A Distinct Country Twang
This is the new single from US band The Decemberists, taken from their second album 'The Crane Wife', their first record since signing with major label Capitol. The single is accompanied by an impressive video telling the story of front man Colin Meloy running off with his boss' daughter and hiding out at the Valencia hotel.
The Decemberists are not new to story telling and Meloy revels in making music based on elaborate folk stories. 'The Crane Wife' is a concept album based on a Japanese children's folk tale that Meloy came across in a bookstore several years ago.
'O Valencia' sounds like an upbeat, lively song with jangly acoustic guitar and a solid, driving beat. The melancholy lyrics provide a stark contrast, however, as the girl's sister gives the couple's secret location away and Meloy's lover is tragically killed and he plots to "burn this whole city down". There are no frills to the modern day Romeo and Juliet, however, and the compelling narrative lyric is almost lost against such cheerful - and dare I say bland - instrumentation. Lively music and miserable lyrics worked for Morrisey but 'O Valencia' just doesn't have the desired effect.
The third track on the single, however, 'Culling of the Fold', does nothing to disguise its gruesome theme with bold clashing piano chords and a scraping violin, and it's all the better for it. With a tango style dance rhythm, the brash lyrics, "You've got to cut him up boy" and sinister sneer in Meloy's voice, the song really fits with the band's quirky, old fashioned image and fulfils the albums themes of death, war, greed and murder.

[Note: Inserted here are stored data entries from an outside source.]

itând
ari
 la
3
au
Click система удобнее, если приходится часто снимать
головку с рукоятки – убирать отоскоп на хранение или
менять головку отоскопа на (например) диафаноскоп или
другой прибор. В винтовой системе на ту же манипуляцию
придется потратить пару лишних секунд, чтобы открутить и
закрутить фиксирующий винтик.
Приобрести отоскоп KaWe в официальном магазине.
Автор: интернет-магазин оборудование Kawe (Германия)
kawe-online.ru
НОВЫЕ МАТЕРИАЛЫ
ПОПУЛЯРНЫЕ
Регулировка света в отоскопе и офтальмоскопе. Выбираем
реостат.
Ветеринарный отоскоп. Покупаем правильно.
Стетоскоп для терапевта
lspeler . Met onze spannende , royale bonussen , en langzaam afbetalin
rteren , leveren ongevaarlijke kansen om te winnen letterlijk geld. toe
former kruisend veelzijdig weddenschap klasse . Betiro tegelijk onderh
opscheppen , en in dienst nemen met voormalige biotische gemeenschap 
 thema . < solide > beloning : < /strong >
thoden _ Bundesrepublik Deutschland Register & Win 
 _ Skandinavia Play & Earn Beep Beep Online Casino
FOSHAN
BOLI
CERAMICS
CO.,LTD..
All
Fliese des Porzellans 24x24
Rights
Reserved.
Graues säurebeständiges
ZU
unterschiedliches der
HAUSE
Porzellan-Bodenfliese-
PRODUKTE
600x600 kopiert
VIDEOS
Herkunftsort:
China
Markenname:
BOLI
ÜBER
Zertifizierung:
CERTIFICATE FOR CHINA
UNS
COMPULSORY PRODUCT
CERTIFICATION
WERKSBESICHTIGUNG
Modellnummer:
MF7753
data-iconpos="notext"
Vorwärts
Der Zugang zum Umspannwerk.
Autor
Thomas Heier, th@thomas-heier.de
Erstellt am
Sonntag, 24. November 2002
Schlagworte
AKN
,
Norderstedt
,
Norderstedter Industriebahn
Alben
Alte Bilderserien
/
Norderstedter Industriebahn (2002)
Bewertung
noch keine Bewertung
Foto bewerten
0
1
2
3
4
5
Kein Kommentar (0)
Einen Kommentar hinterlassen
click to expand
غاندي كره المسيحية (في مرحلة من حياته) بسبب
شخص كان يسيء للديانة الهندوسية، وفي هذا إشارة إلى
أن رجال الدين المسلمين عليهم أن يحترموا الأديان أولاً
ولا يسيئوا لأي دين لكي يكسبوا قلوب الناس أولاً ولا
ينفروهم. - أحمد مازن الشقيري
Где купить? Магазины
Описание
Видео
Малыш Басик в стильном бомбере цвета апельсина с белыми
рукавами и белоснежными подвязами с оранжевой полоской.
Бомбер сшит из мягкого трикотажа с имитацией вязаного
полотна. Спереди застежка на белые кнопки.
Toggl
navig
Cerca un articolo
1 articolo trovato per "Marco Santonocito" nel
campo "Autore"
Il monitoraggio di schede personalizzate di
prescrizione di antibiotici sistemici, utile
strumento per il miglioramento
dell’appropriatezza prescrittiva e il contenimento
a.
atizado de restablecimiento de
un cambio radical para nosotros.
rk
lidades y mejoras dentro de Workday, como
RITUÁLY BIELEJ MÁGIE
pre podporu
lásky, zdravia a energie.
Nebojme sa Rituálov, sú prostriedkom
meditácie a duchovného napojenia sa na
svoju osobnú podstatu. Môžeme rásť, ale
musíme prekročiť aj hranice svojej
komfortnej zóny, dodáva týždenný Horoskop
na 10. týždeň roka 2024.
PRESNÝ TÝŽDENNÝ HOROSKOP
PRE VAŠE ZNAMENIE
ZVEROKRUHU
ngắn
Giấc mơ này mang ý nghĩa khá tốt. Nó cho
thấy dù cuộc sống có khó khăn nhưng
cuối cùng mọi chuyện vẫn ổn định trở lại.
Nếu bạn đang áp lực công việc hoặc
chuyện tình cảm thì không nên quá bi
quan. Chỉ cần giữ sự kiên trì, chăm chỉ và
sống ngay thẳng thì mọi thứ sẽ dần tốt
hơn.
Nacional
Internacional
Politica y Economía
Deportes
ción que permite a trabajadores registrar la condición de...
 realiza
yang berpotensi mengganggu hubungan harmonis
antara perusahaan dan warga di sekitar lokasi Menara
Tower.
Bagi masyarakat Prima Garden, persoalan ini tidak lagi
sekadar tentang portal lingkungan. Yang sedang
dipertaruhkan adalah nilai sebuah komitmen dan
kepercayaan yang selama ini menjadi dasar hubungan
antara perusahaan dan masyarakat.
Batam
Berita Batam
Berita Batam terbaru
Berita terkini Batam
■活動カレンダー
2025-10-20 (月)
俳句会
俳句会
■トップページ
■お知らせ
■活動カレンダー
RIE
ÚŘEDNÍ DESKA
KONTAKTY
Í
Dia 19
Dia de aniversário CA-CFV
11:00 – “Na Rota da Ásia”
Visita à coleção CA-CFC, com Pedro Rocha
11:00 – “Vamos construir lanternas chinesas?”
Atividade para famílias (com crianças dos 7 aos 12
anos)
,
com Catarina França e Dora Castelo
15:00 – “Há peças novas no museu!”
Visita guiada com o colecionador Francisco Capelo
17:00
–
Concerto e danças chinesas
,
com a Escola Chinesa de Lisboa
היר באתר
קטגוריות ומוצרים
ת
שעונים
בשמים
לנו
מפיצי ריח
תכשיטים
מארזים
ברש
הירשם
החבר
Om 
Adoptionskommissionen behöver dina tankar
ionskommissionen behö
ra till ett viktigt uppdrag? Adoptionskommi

The middle song 'After The Bombs' sounds like a country ballad with heartfelt vocals, a steel guitar and a soulful organ solo. As a newcomer to The Decemberists, this tune made me wonder where their roots really lie, as their reputation as an Indie band just doesn't ring true with these three tunes. From the folk inspired artwork on the cd, the country influences that run through the tunes and the colourful narrative in the lyrics, the Decemberists stand out from the common Indie trend in today's charts. However, the single sounds so mainstream that the other great tracks might not get a listen.